Foolish Hearts. Emma Mills. Young adult/Contemporary. 2017. 312 pages. 4 stars.
Maybe the best thing’s not always the best thing. Maybe shitty things have to happen to get you to the right place.
I received an Advance Reader’s Copy from Macmillan in exchange for an honest review.
A contemporary novel about a girl whose high school production of A Midsummer Night’s Dream leads her to new friends—and maybe even new love.
The day of the last party of the summer, Claudia overhears a conversation she wasn’t supposed to. Now on the wrong side of one of the meanest girls in school, Claudia doesn’t know what to expect when the two are paired up to write a paper—let alone when they’re both forced to try out for the school production of A Midsummer Night’s Dream.
But mandatory participation has its upsides—namely, an unexpected friendship, a boy band obsession, and a guy with the best dimpled smile Claudia’s ever seen. As Claudia’s world starts to expand, she finds that maybe there are some things worth sticking her neck out for.
“Why, get you gone: who is’t that hinders you?”
“A foolish heart, that I leave here behind. . . .”
I believe Foolish Hearts is a bit meta because the plot happens around a play production of Midsummer Night’s Dream and the narrative itself puts the characters of Foolish Hearts parallel with the characters of Midsummer Night’s Dream. When I realized this, I nearly fell out of my seat.

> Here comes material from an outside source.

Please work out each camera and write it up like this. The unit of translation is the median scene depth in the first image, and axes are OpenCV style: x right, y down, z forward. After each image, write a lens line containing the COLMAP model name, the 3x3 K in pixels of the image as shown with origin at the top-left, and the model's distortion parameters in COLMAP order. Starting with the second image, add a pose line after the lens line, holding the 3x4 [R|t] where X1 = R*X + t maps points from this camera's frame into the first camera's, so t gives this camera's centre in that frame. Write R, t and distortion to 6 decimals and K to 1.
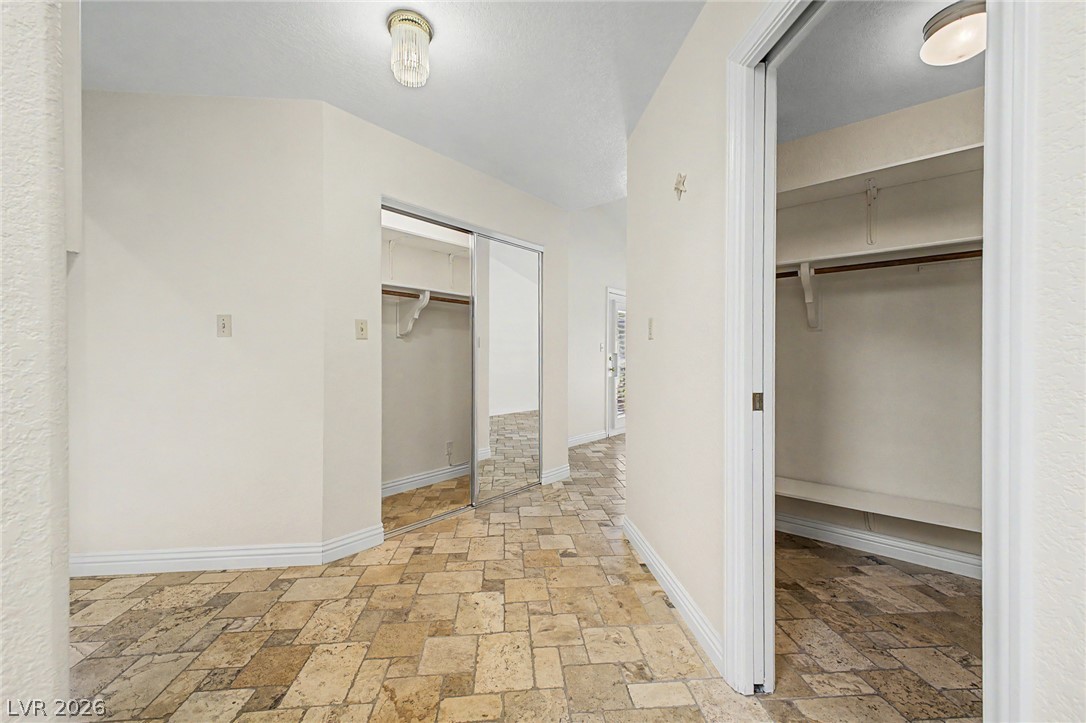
lens RADIAL K [[430.6, 0, 543.9], [0, 430.6, 356.7], [0, 0, 1]] dist [0.024462, -0.006813]
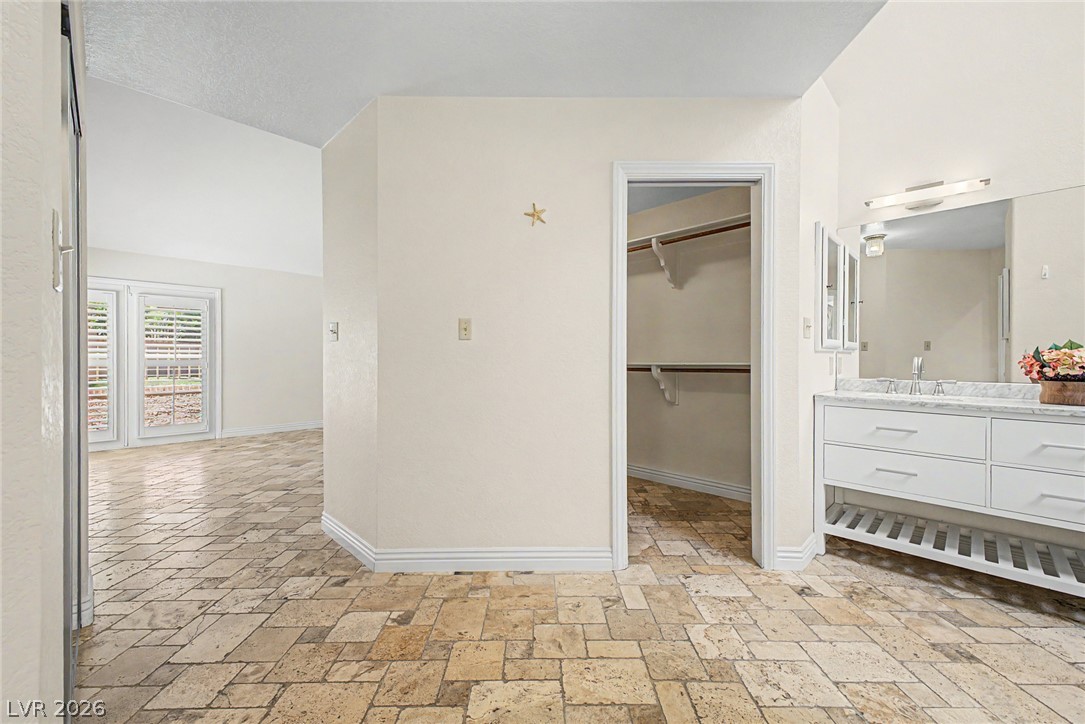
lens RADIAL K [[430.2, 0, 543.4], [0, 430.2, 357.2], [0, 0, 1]] dist [0.024462, -0.006813]
pose [[0.079012, -0.000281, 0.996874, -0.768703], [-0.000768, 1.000000, 0.000343, 0.000309], [-0.996873, -0.000793, 0.079012, 0.787849]]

The characters of this story were truly their own. It was easy to fall in love with them because we get to see them act naturally as teenagers. It was also written well when it comes to life in play productions, paying particular attention to the small details during rehearsals of cast and crew. I enjoyed the dilemmas of this story! The dilemmas were, surprisingly, not about the main character. We see them react to one another and we’re able to get a firsthand look at how that’ll affect the dynamics of their relationships!
As for the plot, it gets a bit stagnant sometimes but I had no problem with it because I was more interested in the character setup as opposed to the plot. I didn’t mind “slow scenes” so long as the people involved were interacting with each other.
I also want to commend Emma Mills for being able to balance Shakespeare, fangirl culture, and video games into one book?! I don’t know how she did it, but it really worked for me in this book. It’s nice to see a three dimensional aspect in fictional books because it gives it a realistic feeling.
If you’re a fan of Shakespeare, boy bands, and video games, this book is definitely for you. It explores the importance of family, friendship, love, and getting out of one’s comfort zone to see what one may achieve with a little bit of courage. 4 stars.
Foolish Hearts is set to be released on 5 December 2017.